A massive DDoS attack against a major DNS service likely using a botnet of IoT devices resulted in Internet issues across the eastern United States Friday, making it hard for many users to access their favorite sites.
Phew. That’s a lot of acronyms.
To better understand what’s going on with the Internet today, let’s unpack that sentence. There are four key terms you should know:
DDoS: DDoS stands for “Distributed Denial of Service.” In a DDoS attack, the attacker sends a bunch of bogus Internet traffic to a targeted server or other system, in the hopes of overloading it and knocking it offline. (There are different and more complex kinds of DDoS attacks, but let’s not get too wonky here.)
DNS: The DNS, or Domain Name System, is essentially the phone book of the Internet. Let’s say you type www.time.com into your Internet browser. Our site, like all other sites, actually lives at a numerical address. But it’s much easier to remember “www.time.com” than, say, “188.8.131.52.” When you type a .com into your browser, your browser uses DNS to match that URL with the address of the website you want to visit, bringing you to the right destination.

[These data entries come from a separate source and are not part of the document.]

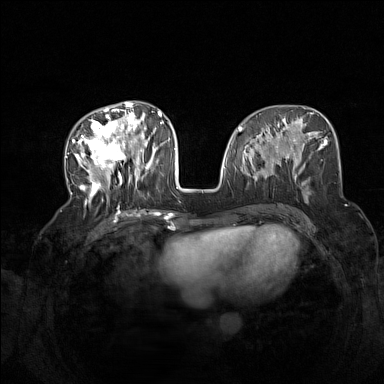
Breast MRI (dynamic contrast-enhanced), one axial slice. Position 64 of 160 along the scan axis. Dynamic contrast-enhanced series, time point 2 of 7 at this slice position (early post-contrast). 1.5 T. TE 1.8 ms, TR 5 ms. 1 mm slice thickness. 384 × 384 image matrix, field of view 340 × 340 mm. Female patient.
Outlined on this slice (semi-automatic segmentation, software-assisted and operator-edited):
- enhancing-tissue mask used for the functional tumour volume (all voxels passing the contrast-enhancement thresholds inside the analysis volume; usually the tumour): bounding box <72,104,165,205> (left, top, right, bottom; pixels)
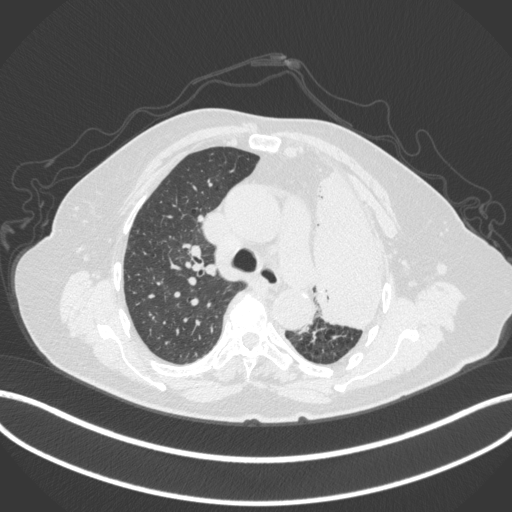
Chest CT, one axial slice. Position 268 of 399 along the scan axis. Reconstruction kernel B31f. Lung window (W 1500 / L -600 HU). 1 mm slice thickness. 512 × 512 image matrix, field of view 400 × 400 mm. Female patient, age 75 years. From the clinical record (not read from this slice): clinical TNM (as recorded): T3 N3 M1.
Annotated regions visible in this slice (rectangle marked by the reading radiologist):
- lung tumour (recorded histology: adenocarcinoma): box from (x=310, y=164) to (x=394, y=327) px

Targeting DNS, then, is a way for a hacker to mess with lots of websites at once, without attacking any single site in particular—think of it as the carpet bombing of cyberattacks.

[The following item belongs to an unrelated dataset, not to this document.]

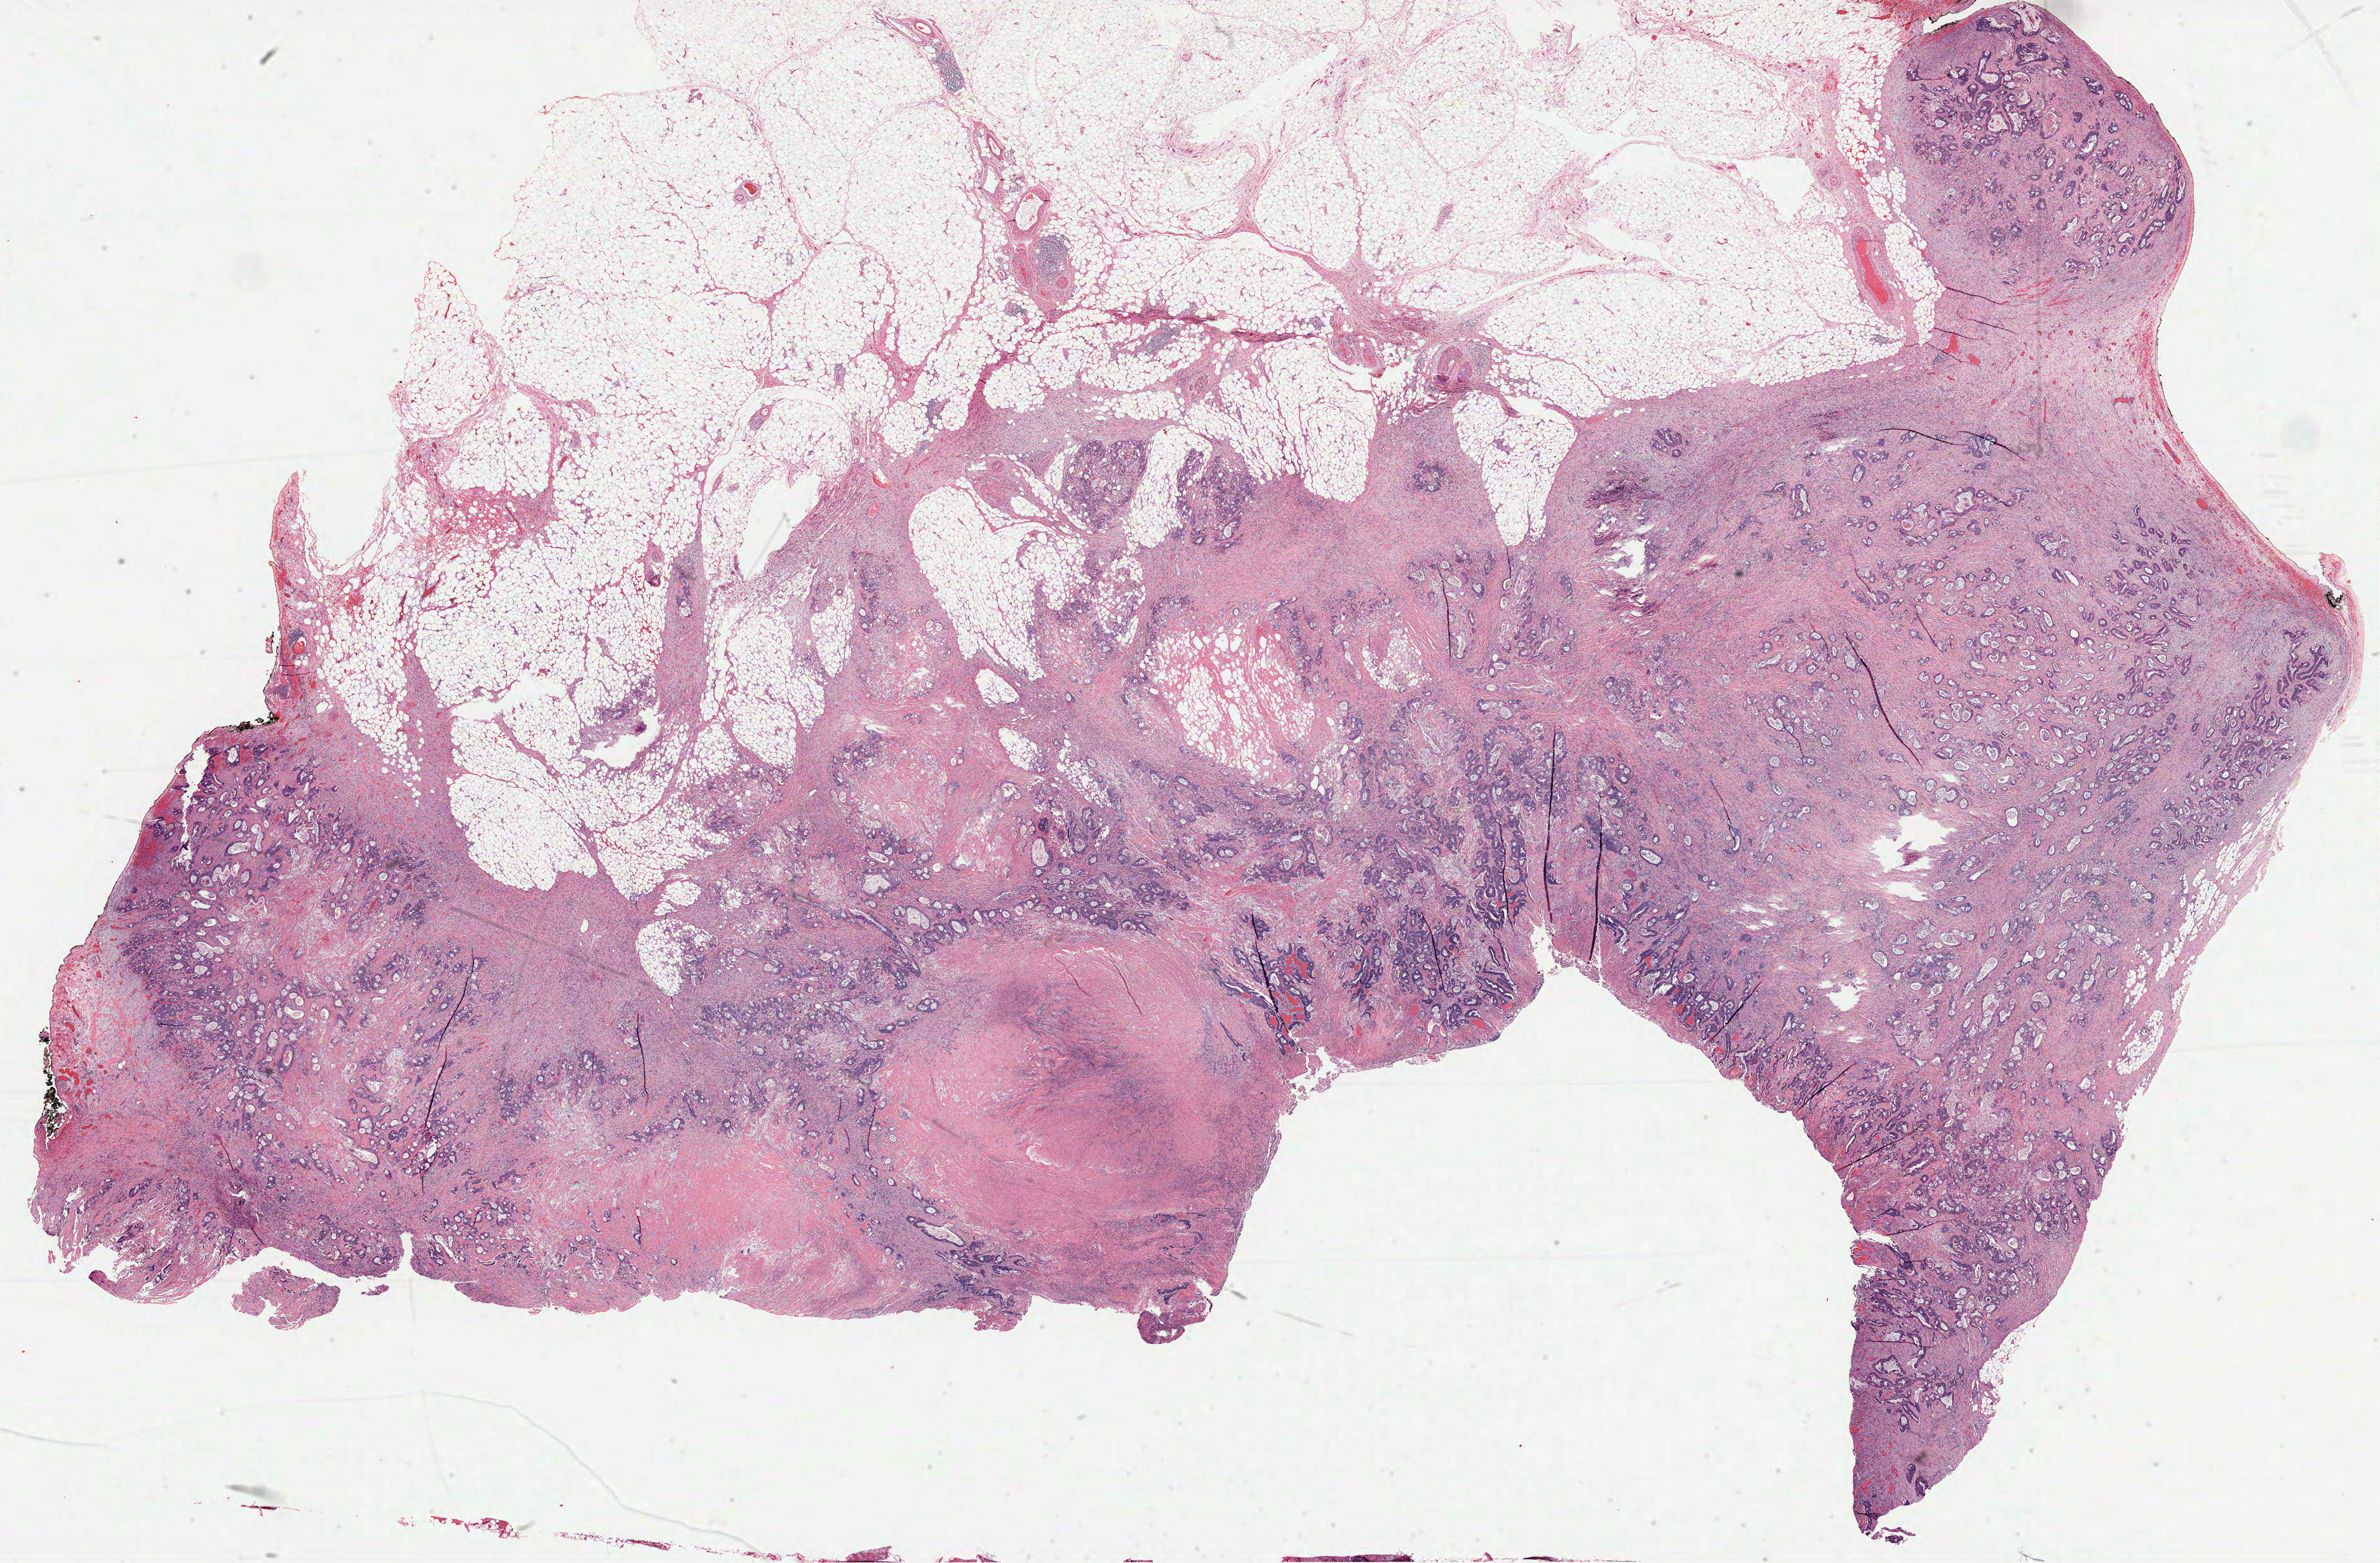
Digitized Hematoxylin and eosin (H&E) stained tissue section (whole slide) — a low-resolution overview of the entire scanned area, about 30.2 x 19.8 mm (slide scanned at 40x). Formalin-fixed paraffin-embedded (FFPE) diagnostic section. Primary tumour sample from the colon. Female patient; age at initial diagnosis 46 years.
AJCC pathologic stage: IIIB. Lymph nodes positive (case pathology): 3 of 12 examined. Pathologic diagnosis: Adenocarcinoma, NOS.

Botnet: A botnet is a network of computers under the control of a single user—it’s short for “robot network.” Hackers often build botnets by infecting people’s computers with malware, giving the hacker control of that computer, often without the owner’s knowledge. Botnets with enough computers or other devices can be used in massive DDoS attacks—the hacker controlling them just points their traffic at the target, more or less. (Botnet access is often sold and rented on the dark web.)
IoT: Short for the “Internet of Things,” the IoT includes all the new gadgets that suddenly have Internet connections, from connected refrigerators to smart cars. Some security experts have worried that many of these new devices aren’t being properly secured. Indeed, Dyn, the company targeted by Friday’s DDoS attack, believes that a botnet made up of IoT devices is being used in the digital assault. That same botnet was involved in a major DDoS attack last month, considered the largest such incident recorded.
To sum up: A hacker or hackers with access to a bunch of computers and other Internet-connected devices used those computers to send a bunch of bogus traffic to the Internet’s phone book, making it hard or impossible for your Internet browser to locate and deliver your favorite sites.